_Problem requirements_
Output every entry exactly, from the first line to the last.

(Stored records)
^^^^^^^^^^^^^^^^

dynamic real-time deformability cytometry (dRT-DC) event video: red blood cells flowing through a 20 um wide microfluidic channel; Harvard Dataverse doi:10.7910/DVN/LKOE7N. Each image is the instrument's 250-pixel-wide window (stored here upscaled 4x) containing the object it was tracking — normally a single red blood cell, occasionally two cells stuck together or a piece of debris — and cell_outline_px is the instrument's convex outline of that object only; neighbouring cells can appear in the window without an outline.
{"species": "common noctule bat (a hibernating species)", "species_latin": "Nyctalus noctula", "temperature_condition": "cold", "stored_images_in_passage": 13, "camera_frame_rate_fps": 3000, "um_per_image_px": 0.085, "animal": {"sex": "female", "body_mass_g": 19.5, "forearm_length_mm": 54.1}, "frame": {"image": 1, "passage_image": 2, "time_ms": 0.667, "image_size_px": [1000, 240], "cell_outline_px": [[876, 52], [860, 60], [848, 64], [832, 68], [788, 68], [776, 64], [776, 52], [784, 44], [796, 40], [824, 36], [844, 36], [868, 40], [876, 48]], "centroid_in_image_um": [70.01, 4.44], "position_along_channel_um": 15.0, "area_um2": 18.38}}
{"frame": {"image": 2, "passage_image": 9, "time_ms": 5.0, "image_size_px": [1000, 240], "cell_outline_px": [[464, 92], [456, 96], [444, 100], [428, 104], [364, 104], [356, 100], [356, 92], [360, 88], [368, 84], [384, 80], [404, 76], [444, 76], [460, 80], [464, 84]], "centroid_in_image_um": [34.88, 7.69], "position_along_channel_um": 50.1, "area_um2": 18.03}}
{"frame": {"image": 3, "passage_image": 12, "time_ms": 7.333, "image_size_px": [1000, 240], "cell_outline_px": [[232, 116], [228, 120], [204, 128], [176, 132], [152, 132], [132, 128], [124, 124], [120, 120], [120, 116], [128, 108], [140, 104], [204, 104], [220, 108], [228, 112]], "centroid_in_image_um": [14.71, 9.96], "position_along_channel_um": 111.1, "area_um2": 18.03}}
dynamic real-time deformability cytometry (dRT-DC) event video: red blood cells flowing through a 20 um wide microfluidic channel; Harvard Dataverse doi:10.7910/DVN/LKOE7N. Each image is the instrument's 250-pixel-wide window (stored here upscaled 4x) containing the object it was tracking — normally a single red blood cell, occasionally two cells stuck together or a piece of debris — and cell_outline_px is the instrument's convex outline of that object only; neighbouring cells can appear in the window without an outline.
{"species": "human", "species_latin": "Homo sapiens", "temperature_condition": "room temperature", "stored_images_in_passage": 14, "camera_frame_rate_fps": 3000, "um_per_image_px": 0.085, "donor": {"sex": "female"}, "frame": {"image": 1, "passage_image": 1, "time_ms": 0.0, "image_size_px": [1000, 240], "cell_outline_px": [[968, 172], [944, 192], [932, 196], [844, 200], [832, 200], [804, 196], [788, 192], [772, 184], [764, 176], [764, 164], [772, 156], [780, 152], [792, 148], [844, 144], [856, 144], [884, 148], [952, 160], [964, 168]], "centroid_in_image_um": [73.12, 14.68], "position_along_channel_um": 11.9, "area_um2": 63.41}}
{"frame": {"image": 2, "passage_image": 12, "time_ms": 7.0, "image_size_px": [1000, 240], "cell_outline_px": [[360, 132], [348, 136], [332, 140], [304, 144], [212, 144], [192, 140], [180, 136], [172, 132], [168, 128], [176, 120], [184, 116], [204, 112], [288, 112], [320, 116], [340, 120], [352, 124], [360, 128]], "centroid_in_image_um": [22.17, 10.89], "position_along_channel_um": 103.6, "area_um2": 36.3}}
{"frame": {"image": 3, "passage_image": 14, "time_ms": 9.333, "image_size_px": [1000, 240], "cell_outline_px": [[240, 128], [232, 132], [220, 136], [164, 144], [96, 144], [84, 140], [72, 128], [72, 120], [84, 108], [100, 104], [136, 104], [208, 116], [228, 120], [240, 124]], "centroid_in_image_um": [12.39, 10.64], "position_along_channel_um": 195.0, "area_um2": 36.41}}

^^^^^^^^^^^^^^^^

_Solution to the problem_
dynamic real-time deformability cytometry (dRT-DC) event video: red blood cells flowing through a 20 um wide microfluidic channel; Harvard Dataverse doi:10.7910/DVN/LKOE7N. Each image is the instrument's 250-pixel-wide window (stored here upscaled 4x) containing the object it was tracking — normally a single red blood cell, occasionally two cells stuck together or a piece of debris — and cell_outline_px is the instrument's convex outline of that object only; neighbouring cells can appear in the window without an outline.
{"species": "common noctule bat (a hibernating species)", "species_latin": "Nyctalus noctula", "temperature_condition": "cold", "stored_images_in_passage": 13, "camera_frame_rate_fps": 3000, "um_per_image_px": 0.085, "animal": {"sex": "female", "body_mass_g": 19.5, "forearm_length_mm": 54.1}, "frame": {"image": 1, "passage_image": 2, "time_ms": 0.667, "image_size_px": [1000, 240], "cell_outline_px": [[876, 52], [860, 60], [848, 64], [832, 68], [788, 68], [776, 64], [776, 52], [784, 44], [796, 40], [824, 36], [844, 36], [868, 40], [876, 48]], "centroid_in_image_um": [70.01, 4.44], "position_along_channel_um": 15.0, "area_um2": 18.38}}
{"frame": {"image": 2, "passage_image": 9, "time_ms": 5.0, "image_size_px": [1000, 240], "cell_outline_px": [[464, 92], [456, 96], [444, 100], [428, 104], [364, 104], [356, 100], [356, 92], [360, 88], [368, 84], [384, 80], [404, 76], [444, 76], [460, 80], [464, 84]], "centroid_in_image_um": [34.88, 7.69], "position_along_channel_um": 50.1, "area_um2": 18.03}}
{"frame": {"image": 3, "passage_image": 12, "time_ms": 7.333, "image_size_px": [1000, 240], "cell_outline_px": [[232, 116], [228, 120], [204, 128], [176, 132], [152, 132], [132, 128], [124, 124], [120, 120], [120, 116], [128, 108], [140, 104], [204, 104], [220, 108], [228, 112]], "centroid_in_image_um": [14.71, 9.96], "position_along_channel_um": 111.1, "area_um2": 18.03}}
dynamic real-time deformability cytometry (dRT-DC) event video: red blood cells flowing through a 20 um wide microfluidic channel; Harvard Dataverse doi:10.7910/DVN/LKOE7N. Each image is the instrument's 250-pixel-wide window (stored here upscaled 4x) containing the object it was tracking — normally a single red blood cell, occasionally two cells stuck together or a piece of debris — and cell_outline_px is the instrument's convex outline of that object only; neighbouring cells can appear in the window without an outline.
{"species": "human", "species_latin": "Homo sapiens", "temperature_condition": "room temperature", "stored_images_in_passage": 14, "camera_frame_rate_fps": 3000, "um_per_image_px": 0.085, "donor": {"sex": "female"}, "frame": {"image": 1, "passage_image": 1, "time_ms": 0.0, "image_size_px": [1000, 240], "cell_outline_px": [[968, 172], [944, 192], [932, 196], [844, 200], [832, 200], [804, 196], [788, 192], [772, 184], [764, 176], [764, 164], [772, 156], [780, 152], [792, 148], [844, 144], [856, 144], [884, 148], [952, 160], [964, 168]], "centroid_in_image_um": [73.12, 14.68], "position_along_channel_um": 11.9, "area_um2": 63.41}}
{"frame": {"image": 2, "passage_image": 12, "time_ms": 7.0, "image_size_px": [1000, 240], "cell_outline_px": [[360, 132], [348, 136], [332, 140], [304, 144], [212, 144], [192, 140], [180, 136], [172, 132], [168, 128], [176, 120], [184, 116], [204, 112], [288, 112], [320, 116], [340, 120], [352, 124], [360, 128]], "centroid_in_image_um": [22.17, 10.89], "position_along_channel_um": 103.6, "area_um2": 36.3}}
{"frame": {"image": 3, "passage_image": 14, "time_ms": 9.333, "image_size_px": [1000, 240], "cell_outline_px": [[240, 128], [232, 132], [220, 136], [164, 144], [96, 144], [84, 140], [72, 128], [72, 120], [84, 108], [100, 104], [136, 104], [208, 116], [228, 120], [240, 124]], "centroid_in_image_um": [12.39, 10.64], "position_along_channel_um": 195.0, "area_um2": 36.41}}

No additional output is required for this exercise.